▶ PASSAGE FOR REVIEW:
I decided to have a nap after work.
I dreamt that it was time for VanCon, but I hadn't been able to get a ticket. The convention was held in some swanky ballroom/bar. It was AMAZINGLY ornate and beautiful, with different levels - the upper most level had a bar. Seriously, I wish I could draw you this place - it was all dark wood and chandeliers. Sort of like an extremely upscale version of the Vancouver's Commodore Ballroom.
At one point, before or after the J2 panel, I snuck into the bar section of the ballroom and ordered a drink. I talked with an elderly couple who didn't know what the heck was going on and who all these people were. Then I realized that Jared was making his way through the ballroom, followed by a mass of giggling girls with their cameras out. He was stopping to talk to each and every person.
Finally, Jared gets to me and explains: Apparently there was a mix-up with the venue, and the bar had charged Jared and Jensen for ALL purchases made during the convention. Jared was carrying the receipts and getting people to pay him back.

Images of data visualizations

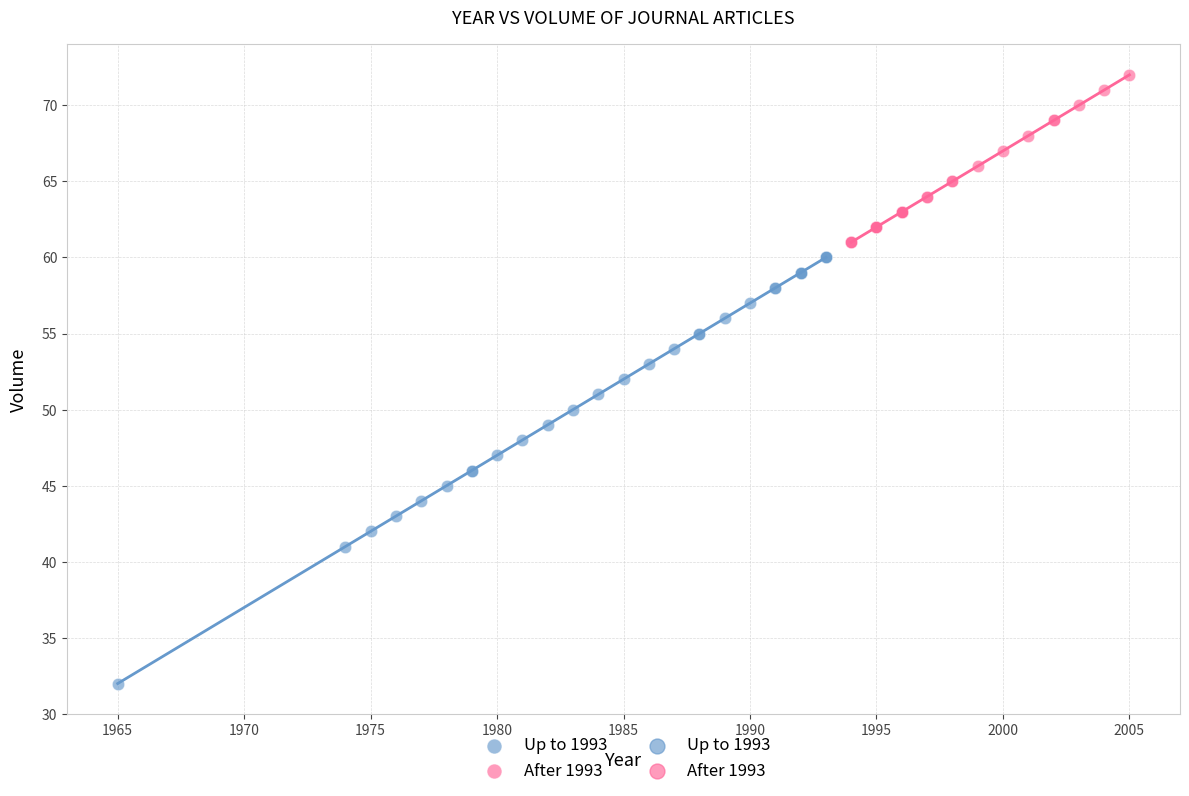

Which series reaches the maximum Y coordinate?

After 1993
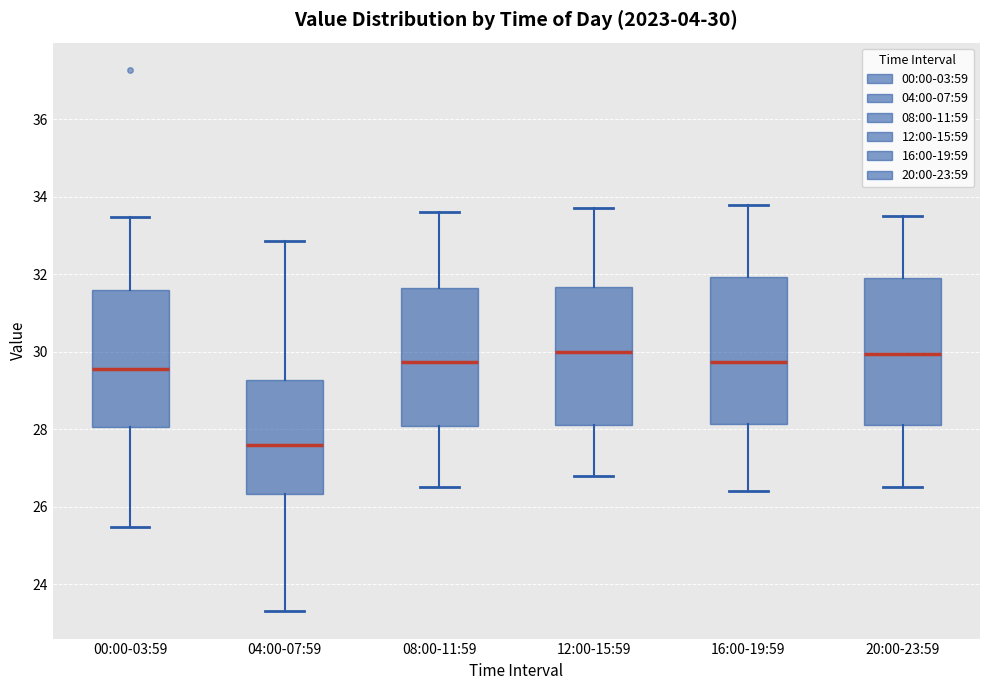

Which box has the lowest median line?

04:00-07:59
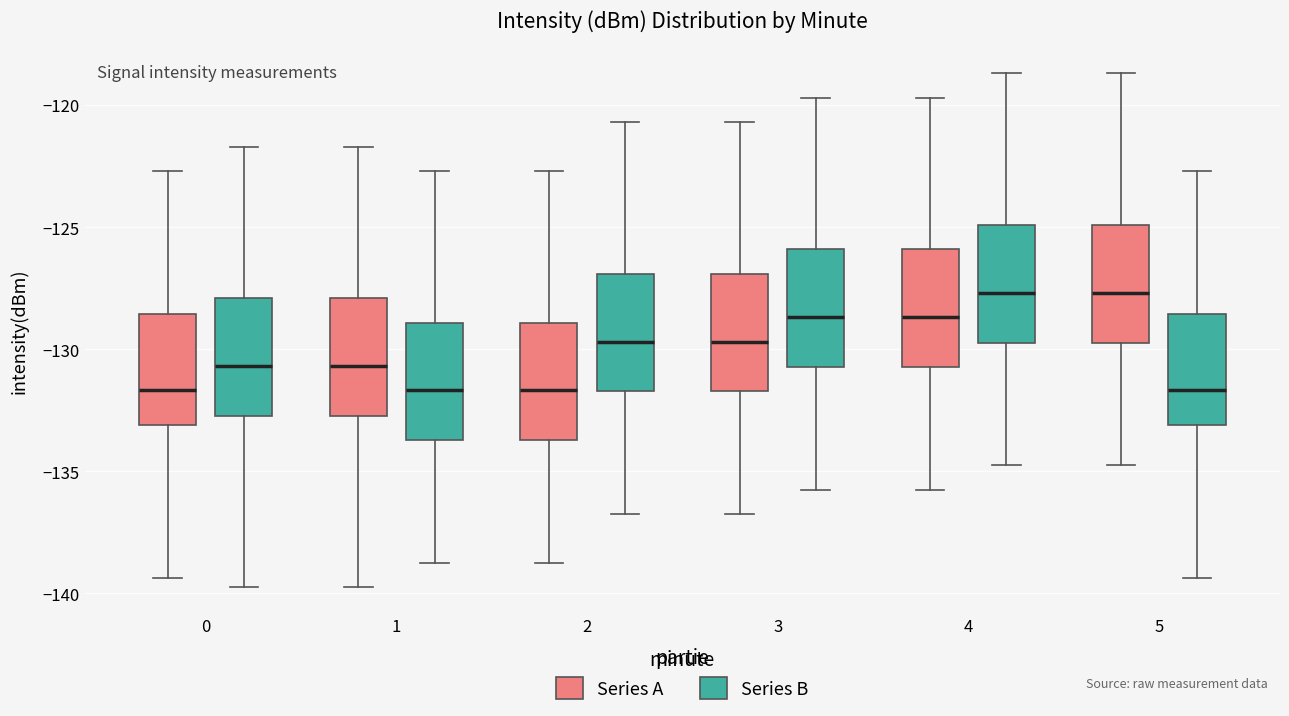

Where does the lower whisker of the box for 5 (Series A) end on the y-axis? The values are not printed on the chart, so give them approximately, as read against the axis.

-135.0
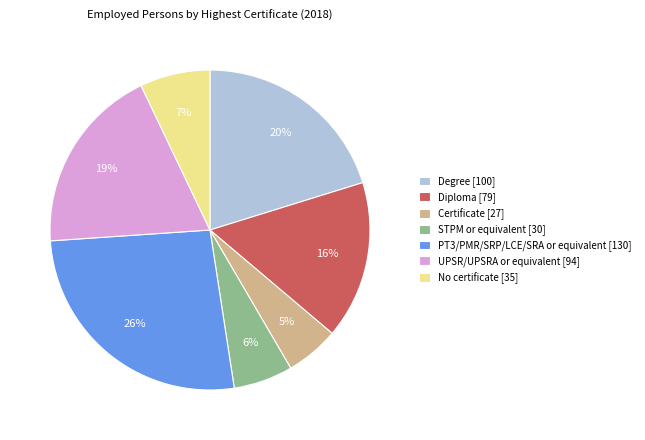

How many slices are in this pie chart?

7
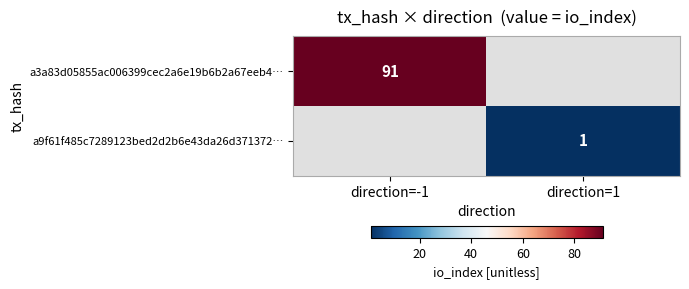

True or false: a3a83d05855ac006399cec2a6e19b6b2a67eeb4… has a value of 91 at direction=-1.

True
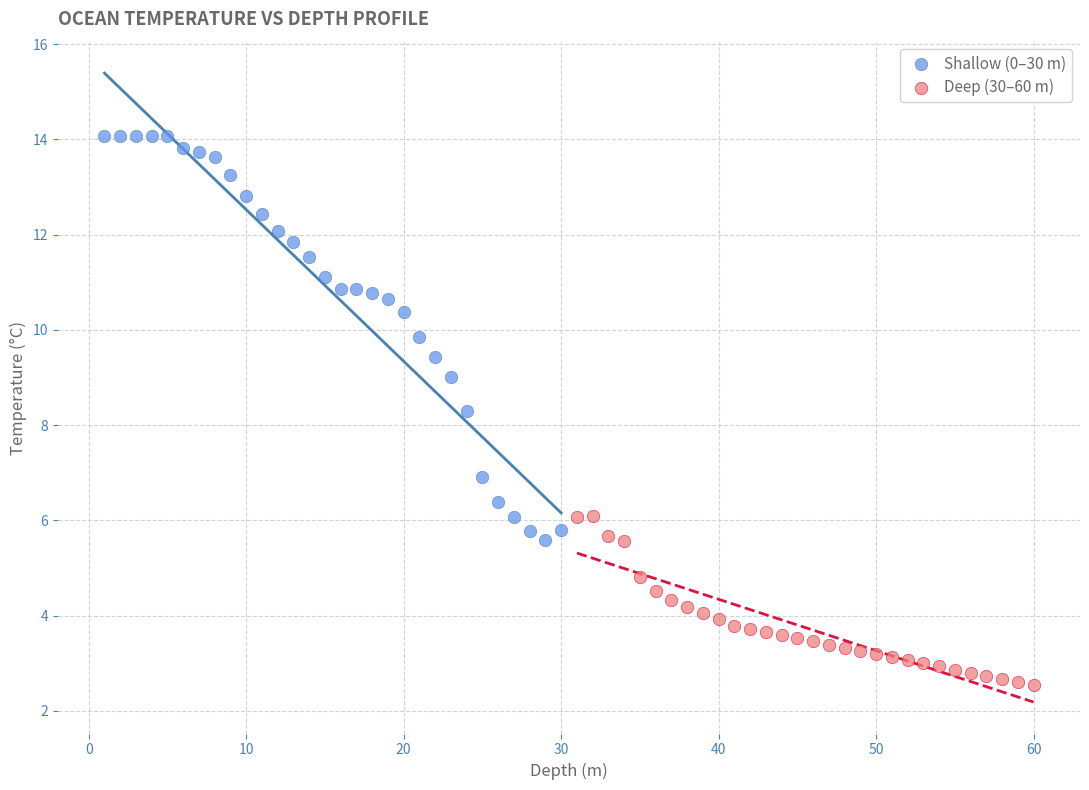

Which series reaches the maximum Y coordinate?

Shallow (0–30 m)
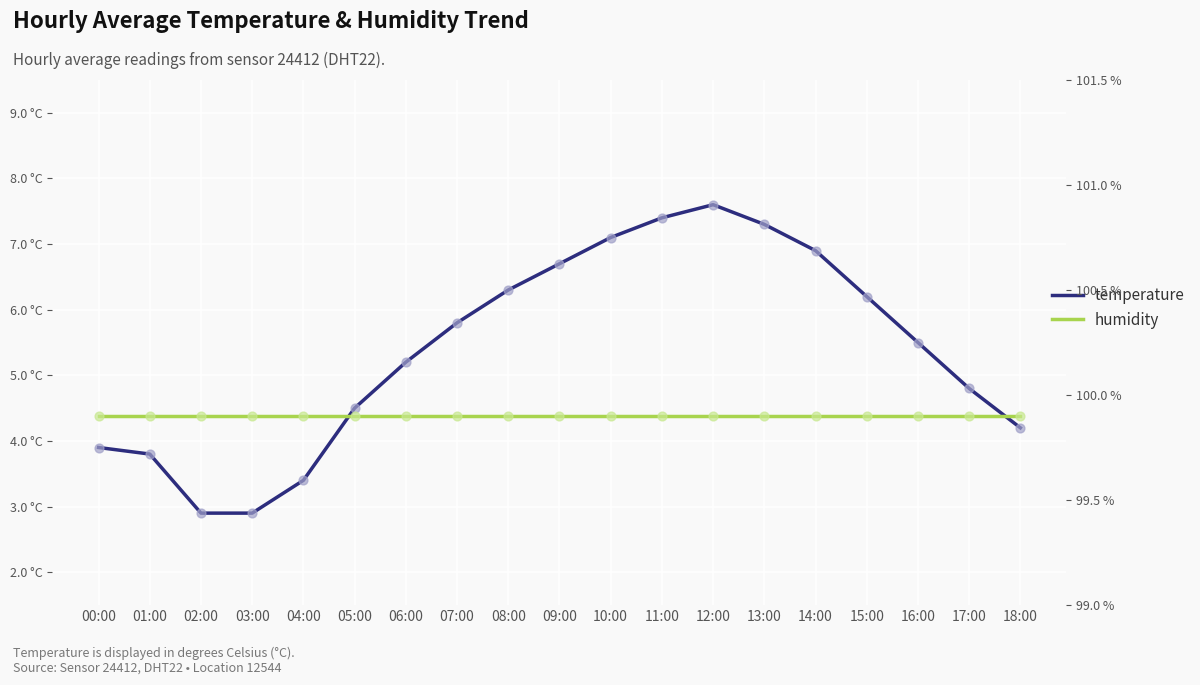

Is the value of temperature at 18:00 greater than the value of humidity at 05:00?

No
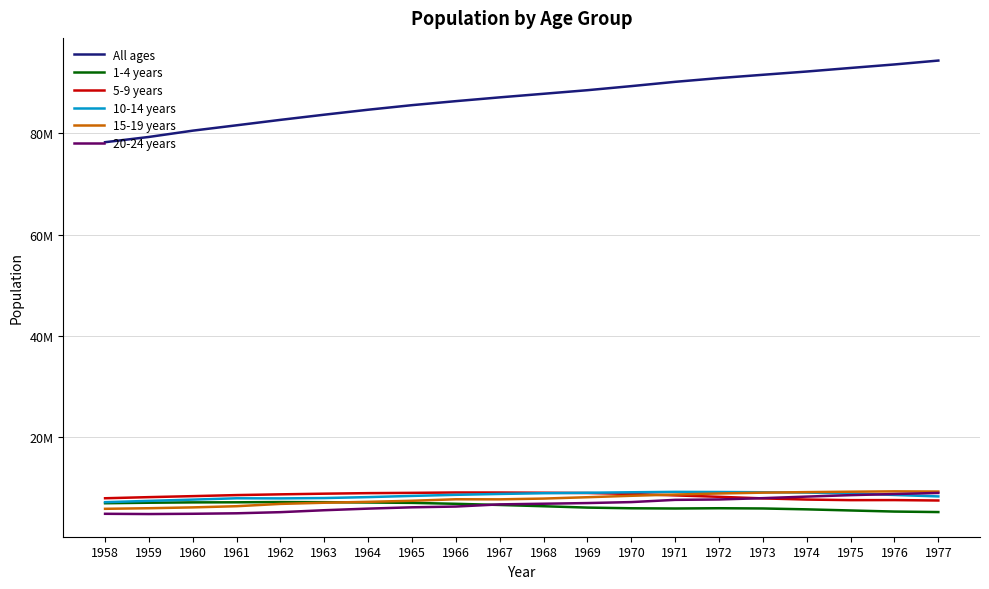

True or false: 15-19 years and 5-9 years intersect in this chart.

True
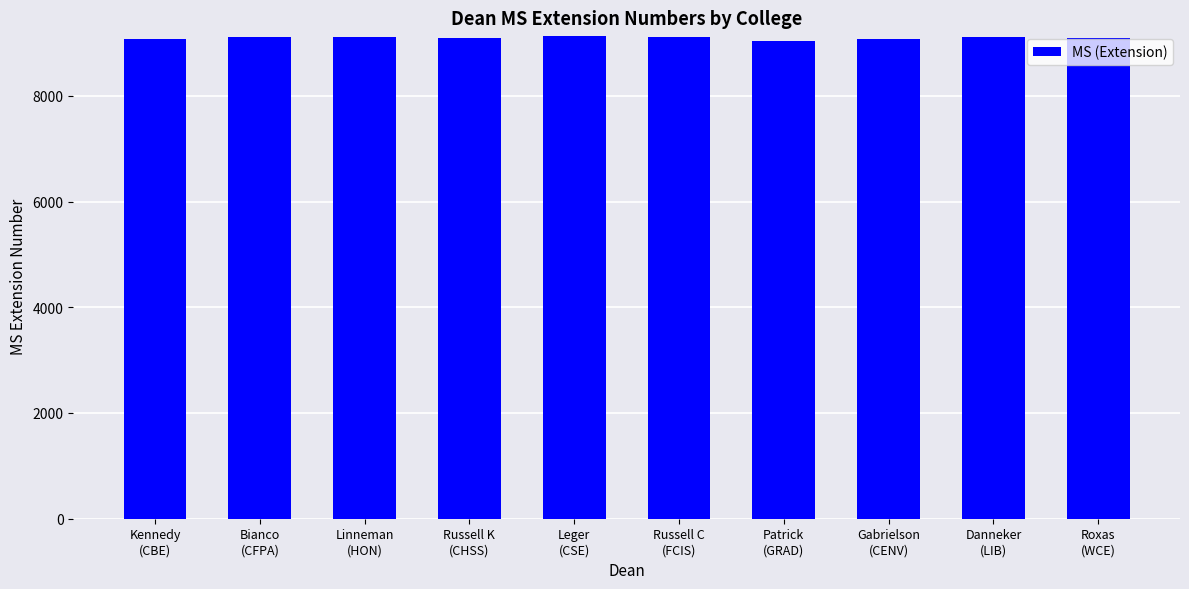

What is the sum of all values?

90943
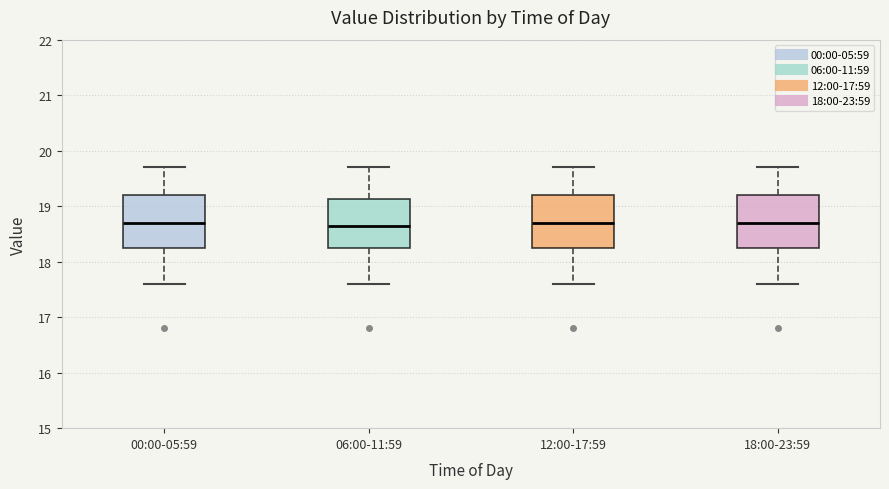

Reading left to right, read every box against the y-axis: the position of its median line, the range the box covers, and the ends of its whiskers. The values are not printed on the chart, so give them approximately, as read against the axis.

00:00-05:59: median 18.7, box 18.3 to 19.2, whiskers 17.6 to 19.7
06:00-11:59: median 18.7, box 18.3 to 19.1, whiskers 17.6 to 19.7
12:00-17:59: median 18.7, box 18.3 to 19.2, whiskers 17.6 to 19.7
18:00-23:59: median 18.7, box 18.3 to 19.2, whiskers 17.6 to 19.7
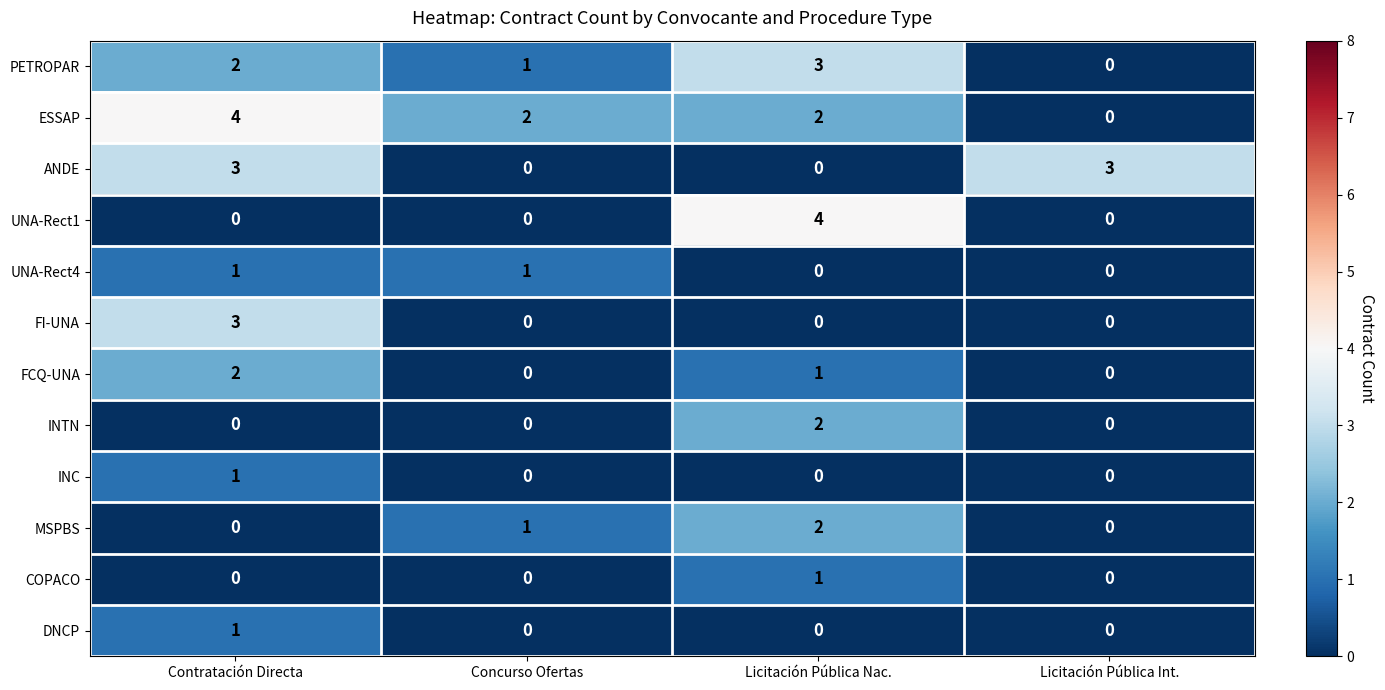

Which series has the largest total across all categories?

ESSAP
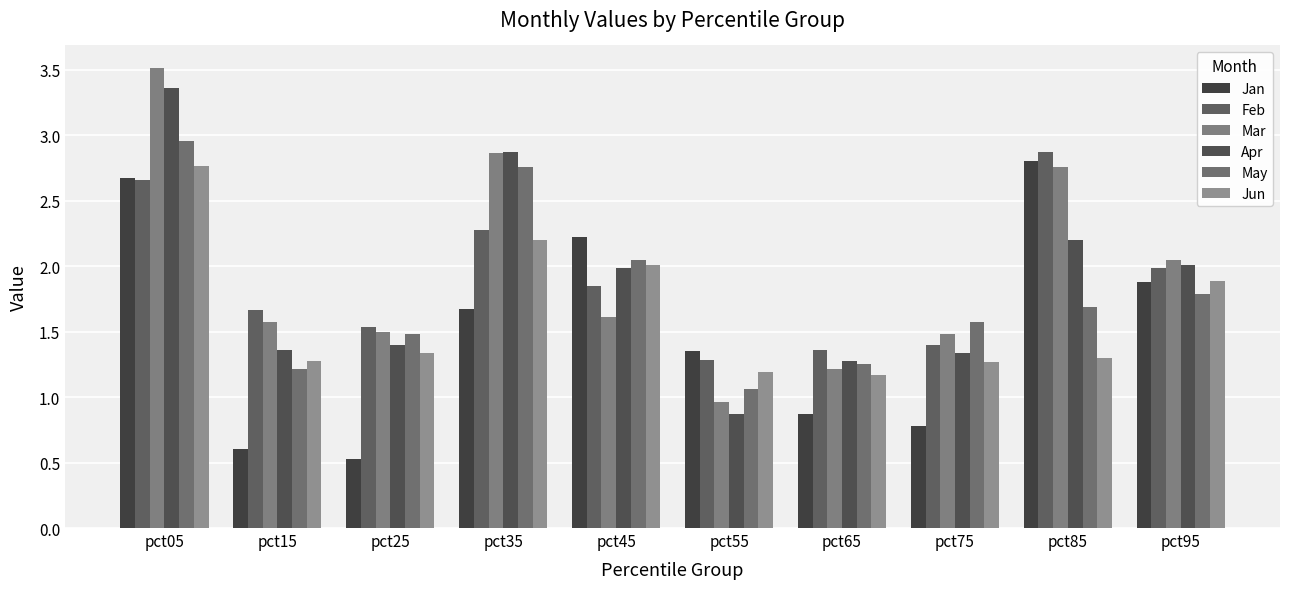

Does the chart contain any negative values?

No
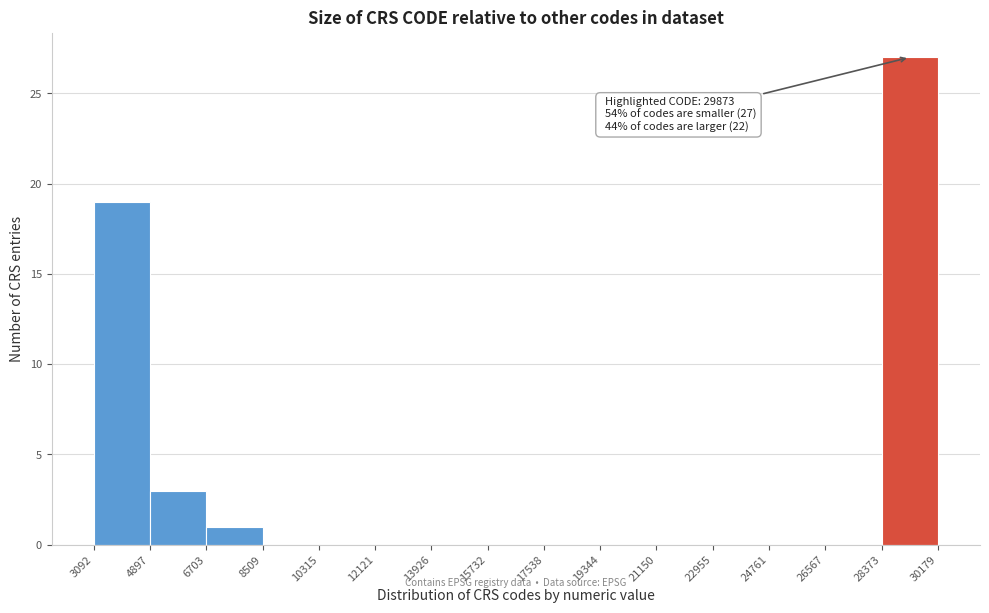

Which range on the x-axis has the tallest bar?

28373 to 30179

▶ WHAT YOU NEED TO DO:
• a. Reproduce the part of the dream account starting with "I dreamt that" and going on through "Vancouver's Commodore Ballroom.".
• b. According to the dream account, what had the bar charged Jared and Jensen for?
• c. Carry on the dream account from the point where it stops.
None of the lines are needed here.

▶ ANSWERS GIVEN:
• a.
I dreamt that it was time for VanCon, but I hadn't been able to get a ticket. The convention was held in some swanky ballroom/bar. It was AMAZINGLY ornate and beautiful, with different levels - the upper most level had a bar. Seriously, I wish I could draw you this place - it was all dark wood and chandeliers. Sort of like an extremely upscale version of the Vancouver's Commodore Ballroom.

• b. All purchases made during the convention.

• c.
"Oh," I said, getting a ten out of my wallet, knowing that it would cover my drink, "...why would they do that?"
"I don't know," Jared said and sorted through the pile of recipes he was carrying, "but I need you to give me $8 for..." and here he squinted at the receipt. "...Preparation H."
"....what? I didn't..." I said horrified, "....I had a rum and ginger! I swear!"
"Whatever," Jared shrugged, and then moved onto the next person.
- Current Mood:
embarrassed
Comments
My brain does this with bees and wasps. Sometimes it throws in spiders on webs and I'm forced to run through a room where they're all dangling in my face, but mostly, it's bees and wasps.
Stupid brain.
My dreams usually consist of huge black hairy spiders in my apartment and no one around to save me from them. The worst part is that I will wake myself up from these dreams, but my brain will still be in "hallucination mode" and I'll actually still see the spiders dangling over my head as I sleep or on the pillow next to me...just for a second, but it's usually enough to launch me out of bed and into a small panic attack.
One time, I actually did one of those ninja rolls across my bedroom and landed in a "ready to defend myself" crouch - all while half-asleep. Once I calmed down, I was pretty proud of myself, since I've had no martial arts training. :P
Edited at 2012-04-06 06:48 pm (UTC)
I'm always waking up my husband like "SPIDER!" only to see it dissolve into nothing before my eyes.
I'm very impressed my your ninja moves though. That's awesome!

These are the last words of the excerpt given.